Nicht zuletzt kommt es durch GLP-1 und PYY neuroendokrin zu einer Senkung des Hunger- und einer Steigerung des Sättigungsgefühls, was zu einer reduzierten Nahrungsaufnahme führt. Patienten mit besonders großer Gewichtsabnahme nach einer bariatrischen Operation weisen auffallend hohe GLP-1- und PYY-Spiegel auf (22).
Zudem ist nach bariatrischen Operationen sowohl im Blut als auch im terminalen Ileum ein Anstieg der Gallensäurespiegel zu beobachten. Neuere Erkenntnisse belegen, dass Gallensäuren neben emulgierenden Eigenschaften bei der intestinalen Fettaufnahme auch Signalfunktionen bei der Regulation des Glucose- und Fettstoffwechsels besitzen.
Es konnten mehrere Zielstrukturen für Gallensäuren identifiziert werden, zu denen der in zahlreichen Geweben und Organen wie Leber, Fett und Muskeln vorkommende TGR5- beziehungsweise GPBAR-1-(»membrane-bound G protein-coupled bile acid«-)Rezeptor zählt, der nach bariatrischer Operation vermehrt hochreguliert wird (23). Die Stimulierung des Rezeptors ist mit einer erhöhten Energiebilanz verknüpft. Im Fettgewebe wird die chemische Energie der Glucose und Fettsäuren in thermische Energie und somit Fettverbrennung umgesetzt (24).
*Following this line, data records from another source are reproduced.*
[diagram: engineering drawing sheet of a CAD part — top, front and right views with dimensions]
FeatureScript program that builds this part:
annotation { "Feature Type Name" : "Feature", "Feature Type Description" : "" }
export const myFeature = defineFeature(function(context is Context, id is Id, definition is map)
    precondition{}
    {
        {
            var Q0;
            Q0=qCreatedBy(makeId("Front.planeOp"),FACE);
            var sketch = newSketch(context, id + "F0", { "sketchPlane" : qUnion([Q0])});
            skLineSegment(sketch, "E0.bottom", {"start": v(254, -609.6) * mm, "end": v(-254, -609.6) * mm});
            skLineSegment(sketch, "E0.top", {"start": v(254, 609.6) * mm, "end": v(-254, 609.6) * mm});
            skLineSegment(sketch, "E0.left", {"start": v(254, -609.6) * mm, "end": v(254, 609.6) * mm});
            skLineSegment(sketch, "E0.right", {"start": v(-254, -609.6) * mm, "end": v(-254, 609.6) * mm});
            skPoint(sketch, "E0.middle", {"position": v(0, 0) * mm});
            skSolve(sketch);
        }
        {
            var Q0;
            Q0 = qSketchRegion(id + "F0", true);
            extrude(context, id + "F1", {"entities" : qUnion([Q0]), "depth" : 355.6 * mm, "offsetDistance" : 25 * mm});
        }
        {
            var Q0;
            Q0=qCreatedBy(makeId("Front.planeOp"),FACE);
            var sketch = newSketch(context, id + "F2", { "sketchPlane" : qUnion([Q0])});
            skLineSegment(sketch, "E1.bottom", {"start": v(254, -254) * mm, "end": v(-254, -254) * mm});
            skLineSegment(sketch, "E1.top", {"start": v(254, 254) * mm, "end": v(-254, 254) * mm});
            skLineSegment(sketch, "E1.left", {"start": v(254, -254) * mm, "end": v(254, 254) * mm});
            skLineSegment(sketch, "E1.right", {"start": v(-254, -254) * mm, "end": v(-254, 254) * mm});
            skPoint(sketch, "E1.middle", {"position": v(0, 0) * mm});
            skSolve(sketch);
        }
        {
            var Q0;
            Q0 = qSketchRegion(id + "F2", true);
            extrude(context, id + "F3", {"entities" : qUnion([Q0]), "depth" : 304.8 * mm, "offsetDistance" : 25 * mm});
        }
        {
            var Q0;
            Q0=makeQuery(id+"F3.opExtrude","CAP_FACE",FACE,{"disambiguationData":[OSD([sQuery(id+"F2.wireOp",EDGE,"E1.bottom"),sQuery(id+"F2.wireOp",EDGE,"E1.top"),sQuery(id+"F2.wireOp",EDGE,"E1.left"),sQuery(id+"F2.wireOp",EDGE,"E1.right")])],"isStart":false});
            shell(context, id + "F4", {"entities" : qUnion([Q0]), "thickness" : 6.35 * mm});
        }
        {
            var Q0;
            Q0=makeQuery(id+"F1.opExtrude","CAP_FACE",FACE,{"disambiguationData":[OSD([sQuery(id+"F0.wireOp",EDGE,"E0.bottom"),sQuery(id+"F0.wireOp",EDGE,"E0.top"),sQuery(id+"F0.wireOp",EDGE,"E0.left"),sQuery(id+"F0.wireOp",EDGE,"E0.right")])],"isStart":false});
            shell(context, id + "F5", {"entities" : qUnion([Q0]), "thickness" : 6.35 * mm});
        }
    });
Bariatrische Interventionen tragen zur Stärkung der Diversität des menschlichen Mikrobioms bei. / Foto: Adobe Stock/SciePro
TGR5-Rezeptoren befinden sich auch auf den L-Zellen des Ileums, sodass die Bildung und Sekretion von GLP-1 und PYY in den Blutkreislauf noch weiter gesteigert wird (25). Daneben stimulieren insbesondere mit Taurin konjugierte Gallensäuren auch intrazelluläre Farnesoid-X-Rezeptoren (FXR), deren Hochregulation ebenso mit einer Verbesserung der Regulation des Blutzuckers und des Fettstoffwechsels einhergeht. Es sind positive Einflüsse auf die Vielfalt, also Diversität der Bakterien im Darm und Zusammensetzung des Mikrobioms zu beobachten (26, 27), der bei schlanken Menschen per se eine besondere Bedeutung zukommt.
Studiengemäß wird eine Reduktion von Firmicutes und Bacteroidetes sowie eine Erhöhung von Proteobakterien beobachtet (28). Beides wiederum geht mit einem modifizierten Gallensäure-Stoffwechsel, sprich der vermehrten Bildung Taurin-konjugierter Gallensäuren einher (29). Somit scheint das komplexe Zusammenspiel zwischen intestinalen Hormonen, Gallensäuren und dem Mikrobiom zu den positiven Effekten einer bariatrischen Operation beizutragen.